Definition: Muscle contraction occurs when myosin heads, powered by ATP hydrolysis, bind to actin, pivot (power stroke), and pull the thin filaments towards the M line, shortening the sarcomere. ATP binding causes myosin to detach, and hydrolysis 're-cocks' the myosin head for another cycle.

Flashcard #92
Term: What are the roles of troponins and tropomyosin in muscle contraction?
Definition: Tropomyosin: A filamentous protein that wraps around actin, blocking myosin-binding sites on actin in relaxed muscle. Troponins: A complex of three proteins (troponin C, I, T) associated with tropomyosin. When calcium (extCa2+extCa2+) binds to troponin C, it causes a conformational change that moves tropomyosin, unblocking the myosin-binding sites on actin, allowing contraction to occur.

Flashcard #93
Term: How does myosin function as both a structural protein and an enzyme?
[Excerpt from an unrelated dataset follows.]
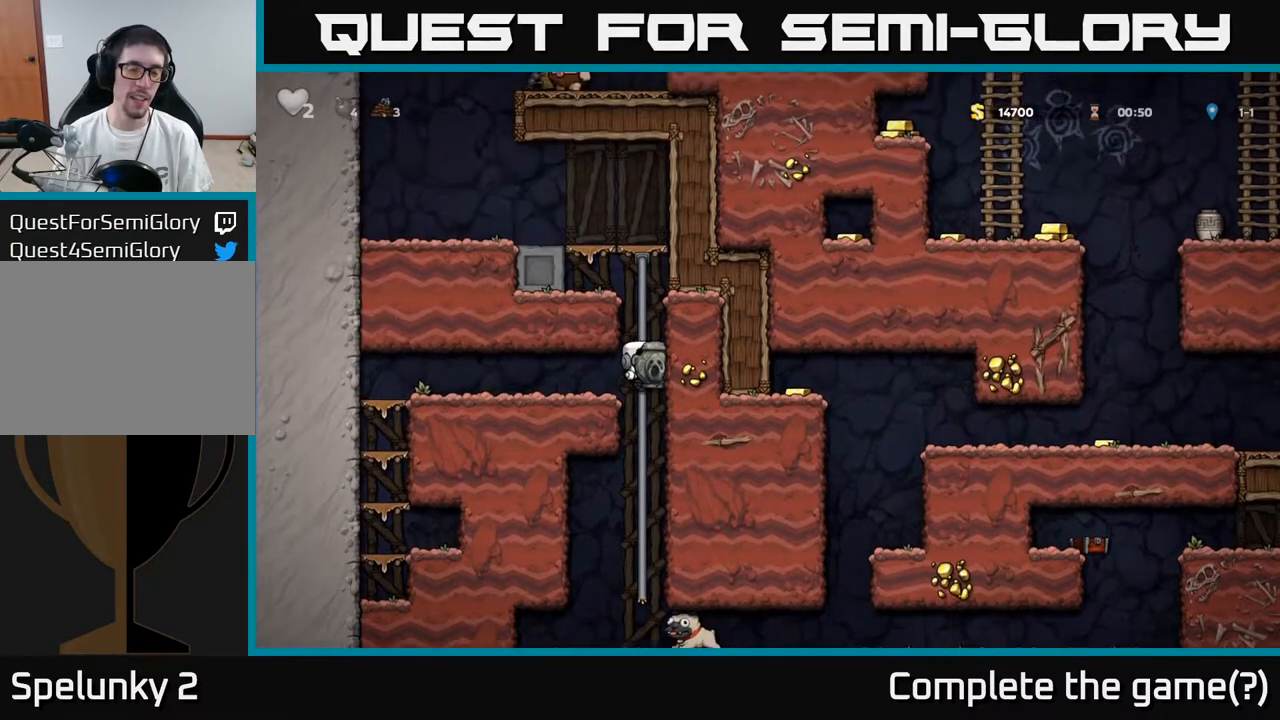
{"buttons": ["DPAD_RIGHT"], "left_stick": "center", "right_stick": "center", "events": [[83, "A", "up"], [167, "DPAD_DOWN", "up"], [367, "DPAD_RIGHT", "down"]]}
Definition: Myosin acts as a structural protein as it forms the thick filaments of muscle fibers, providing the scaffolding for contraction. It also functions as an enzyme due to its ATPase activity located in its globular head, which hydrolyzes ATP to ADP and inorganic phosphate, providing the energy for the power stroke and movement along actin filaments.